Boston, however, have been the darlings of league so far, and are being discussed as a legitimate playoff contender. And they are one of the key points of conflict as we attempt to update our predictions. Just how much should one make from their performance so far? Seven points from five games is good, and clearly shows that they are miles better than they were in 2016. On the other hand, any run of the mill bad team will have stretches like that in a season.

Those results, therefore, are perfectly consistent with the prior that said: ‘Boston will be much improved, turning from a dreadful team into a mediocre one.’

The question is whether Boston’s performances have been good enough to challenge that assumption. After all, they thrashed Seattle (who has been very good in their other three recent games), and played very even with two expected playoff contenders (NC and Chicago), even if they only got a solitary point from those games.

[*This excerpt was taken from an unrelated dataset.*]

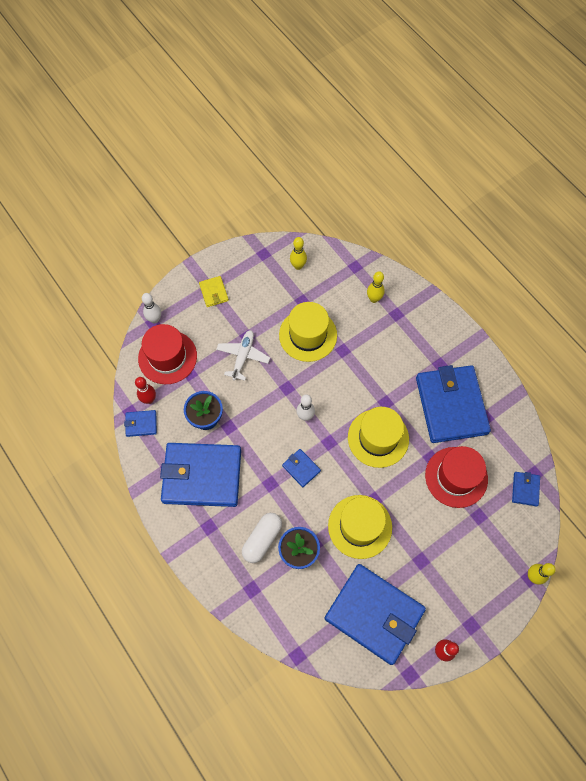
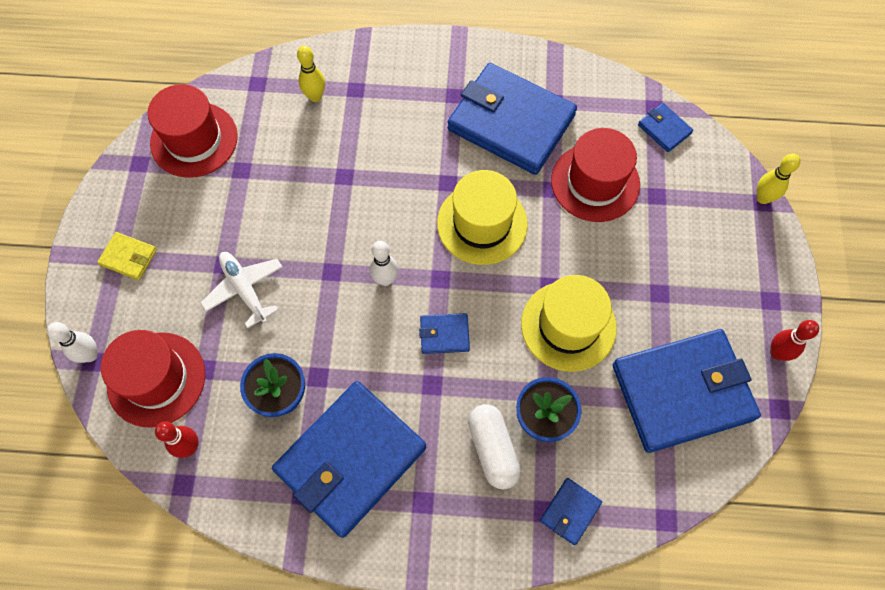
camera: 50 degrees left, 0 degrees up
(141, 424) = (213, 483): blue wallet -> blue wallet (570, 511)
(298, 266) = (194, 139): yellow bowling pin -> red hat
(308, 335) = (289, 197): yellow hat -> none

From my perspective, this is a case where new information has only increased the uncertainty. It is still quite possible that Boston could drift back down toward the bottom soon. It’s also quite possible that they continue to play at this level and hang around in the playoff race all season. I haven’t seen enough yet to feel confident in either direction. A month from now, we’ll likely be in a far better position to assess their true talent.

  1. Parity

This was the mantra going into the season, and everything so far has supported the idea. While North Carolina remains a full length ahead of the field, everyone else is packed close, with just four points separating 2nd from 10th.

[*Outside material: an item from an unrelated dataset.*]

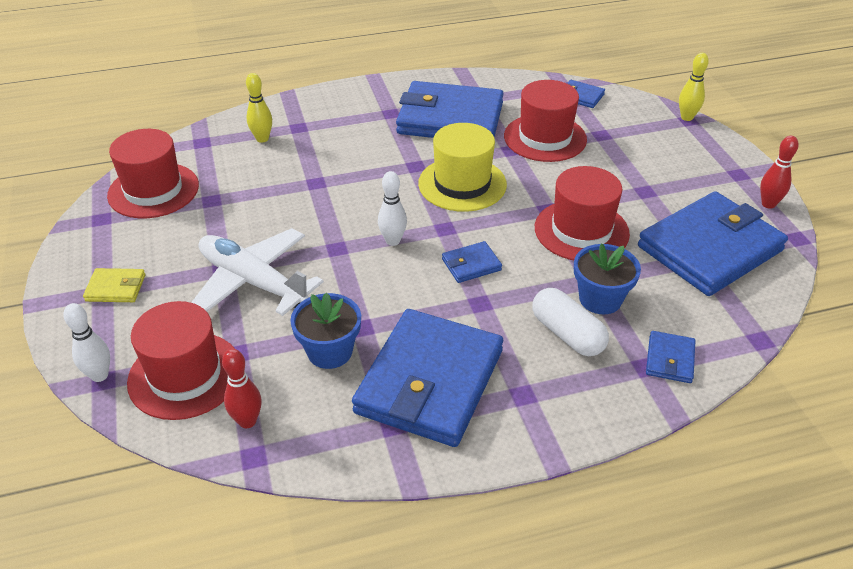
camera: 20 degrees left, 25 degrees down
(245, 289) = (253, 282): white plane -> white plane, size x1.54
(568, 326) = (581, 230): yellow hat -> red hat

It’s been a season full of surprising results. But that’s hardly surprising in the broader sense. Because when everyone is reasonably close in quality, you should expect a lot of strange results from game to game, while also expecting those to even out over the long term.

  1. Seattle???

One of the biggest peculiarities this year is Seattle, who have performed exceptionally against two weak teams, played a tough draw against Portland, while also looking awful against Sky Blue and Boston. But again, this shouldn’t necessarily be too surprising, as it fits fairly well with the consensus preseason opinion that Seattle was a flawed team with enough talent to beat anyone but enough weaknesses to fall flat against anyone.

Like Boston, they are tough to lock down. But unlike Boston, there’s no particular reason to expect all that much more clarity. Chances are decent that they’ll simply remain like this all year—mixing good and bad performances evenly enough to stay in the playoff hunt without ever giving their supporters much reason to feel safe.